As I mentioned in my previous intro post, it is getting harder and harder for me to stay up late enough to do the amount of nightscape/astro-photography that I’d like to. For this reason, and the fact that many of these aurora events tend to be strongest near midnight, prior to yesterday’s event I hadn’t captured aurora through my lens.

I had heard nothing about last night’s event prior to sundown and was getting ready for bed when a last glance at social media showed me several posts from the southeast, including Arkansas, with vibrant aurora images from just an hour earlier. I reminded myself that I’d yet to photograph one of these events and went out on my back porch and looked to the north. I didn’t see anything out of the ordinary in the sky making me hopeful of getting to bed in time. However, I was also very much aware than many of these events aren’t visible to the naked eye and only a camera’s ability to gather light over time reveals them. Therefore, I grabbed my camera and headed out to the back porch again. I cranked up the ISO (light sensitivity) and took a 10 second exposure, not even using a tripod, just to see if anything was really going on (and partially hoping it wasn’t). Well, this was the result.

Obviously it’s blurry from holding the camera by hand but it told me everything I needed to know about when my bedtime would REALLY be!

Tired or not, I changed back out of my pajamas and took a short drive. Not having much time to plan, I went to a little spot alongside US 395 where the highway runs due north and set up a shot. The aurora were still not naked-eye visible per se, but when I first got there I could see pink reflections in the clouds, presumably reflecting from stronger activity beyond my horizon.

This first image is one of the earlier frames I shot when I could still see the auroras reflecting in the clouds and the camera rendered them very bright.  I thought the headlights of an oncoming vehicle added a nice anchor point in the distance and gave some nice subtle lighting to the foreground.

A long exposure photograph of US Highway 395 in Lassen County, California, taken during the November 11, 2025 geomagnetic storm. The image shows a glowing red and magenta sky from aurora reflections and solar flare activity, spreading across layered clouds above an open desert landscape.
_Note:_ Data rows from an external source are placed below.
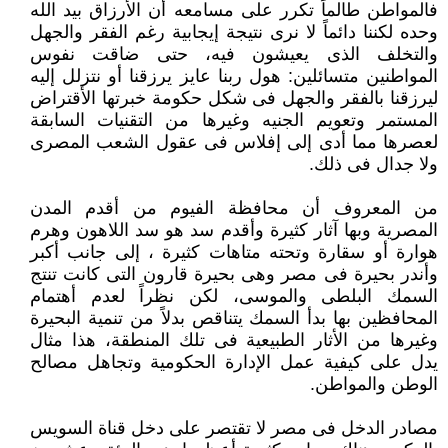
فالمواطن طالماً تكرر على ‏مسامعه أن الأرزاق بيد الله
وحده لكننا دائماً لا نرى نتيجة إيجابية رغم الفقر والجهل
والتخلف الذى يعيشون فيه، حتى ضاقت ‏نفوس
المواطنين متسائلين: هول ربنا عايز يرزقنا أو نتزلل إليه
ليرزقنا بالفقر والجهل فى شكل حكومة خبرتها الأقتراض
المستمر ‏وتعويم الجنيه وغيرها من التقنيات السابقة
لعصرها مما أدى إلى إفلاس فى عقول الشعب المصرى
ولا جدال فى ذلك.‏
من المعروف أن محافظة الفيوم من أقدم المدن
المصرية وبها آثار كثيرة وأقدم سد هو سد اللاهون وهرم
هوارة أو سقارة وتحته ‏متاهات كثيرة ، إلى جانب أكبر
وأندر بحيرة فى مصر وهى بحيرة قارون التى كانت تنتج
السمك البلطى والموسى، لكن نظراً لعدم ‏أهتمام
المحافظين بها بدأ السمك يتناقص بدلاً من تنمية البحيرة
وغيرها من الأثار الطبيعية فى تلك المنطقة، هذا مثال
يدل على ‏كيفية عمل الإدارة الحكومية وتجاهل مصالح
الوطن والمواطن.‏
مصادر الدخل فى مصر لا تقتصر على دخل قناة السويس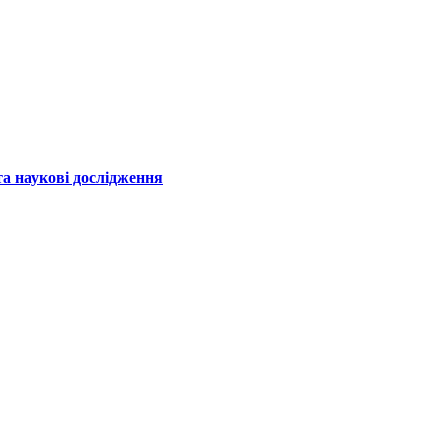
а наукові дослідження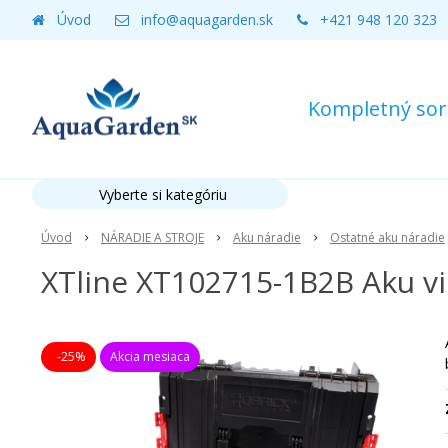
Úvod
info@aquagarden.sk
+421 948 120 323
Kompletný sort
Vyberte si kategóriu
Úvod
NÁRADIE A STROJE
Aku náradie
Ostatné aku náradie
XTline XT102715-1B2B Aku vi
-25%
Akcia mesiaca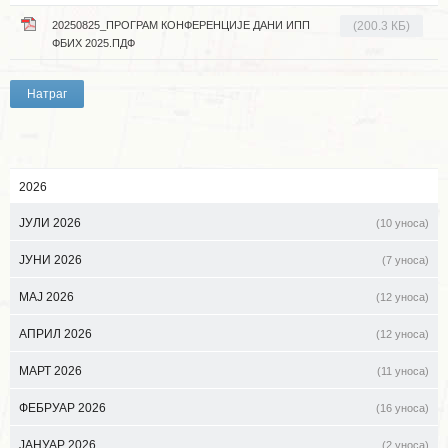
20250825_ПРОГРАМ КОНФЕРЕНЦИЈЕ ДАНИ ИПП
(200.3 КБ)
ФБИХ 2025.ПДФ
Натраг
2026
ЈУЛИ 2026
(10 уноса)
ЈУНИ 2026
(7 уноса)
МАЈ 2026
(12 уноса)
АПРИЛ 2026
(12 уноса)
МАРТ 2026
(11 уноса)
ФЕБРУАР 2026
(16 уноса)
ЈАНУАР 2026
(2 уноса)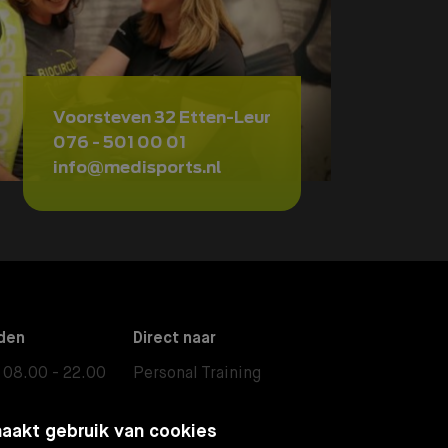
Voorsteven 32 Etten-Leur
076 - 501 00 01
info@medisports.nl
den
Direct naar
08.00 - 22.00
Personal Training
08.00 - 17.30
Fysiotherapie
aakt gebruik van cookies
08.00 - 13.00
Small Group Training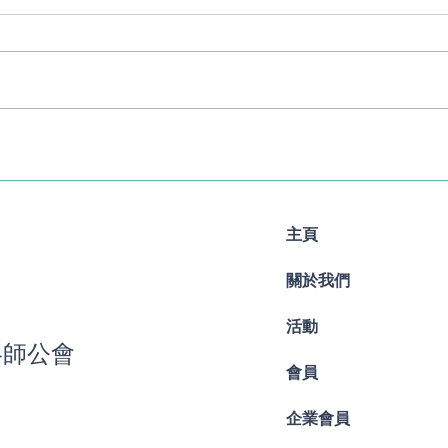
Copy of Hybrid Webinar on
Hybr
29 December 2023 免费網
Nov
上及實體講座
實體
主頁
關於我們
活動
略師公會
會員
企業會員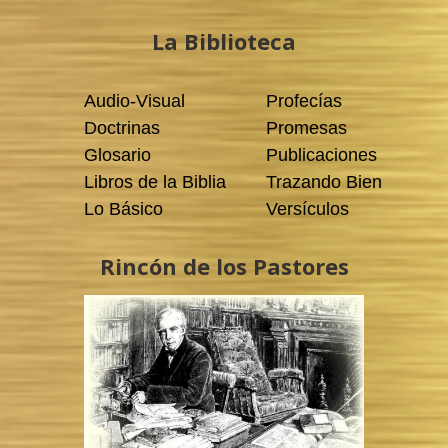
La Biblioteca
Audio-Visual
Profecías
Doctrinas
Promesas
Glosario
Publicaciones
Libros de la Biblia
Trazando Bien
Lo Básico
Versículos
Rincón de los Pastores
A single pair of headlights in the distance creates a bright focal point on the dark asphalt, with faint illumination revealing roadside grass and the vanishing lines of the highway. The dramatic, fiery sky dominates the scene, blending atmospheric light with the quiet isolation of the high desert night.

I tried for quite some time to get a good light trail from the occasional big rig going by to the north and I admit I did quite poorly getting the exposure right for half an hour or more until I finally got some settings that didn’t badly overexpose the scene beyond what I wanted to try to fix. By then the aurora were much less pronounce but still completely visible and I got a nice 25 second exposure of a northbound rig “light painting” the roadside as it drove along.

Long-exposure night photograph along a desolate stretch of US Highway 395 under a dark red sky faintly illuminated by aurora activity. The road disappears into the horizon beneath a glowing canopy of clouds tinged with pink and green hues. Streaks of red, yellow, and white light trails from a passing semi-truck cut across the frame, leading the viewer’s eye toward the distant vanishing point. Dry desert grass lines the roadside, and faint stars scatter across the sky, creating an atmospheric, moody scene that captures the quiet beauty of a late-night drive through the high desert during an unexpected aurora display.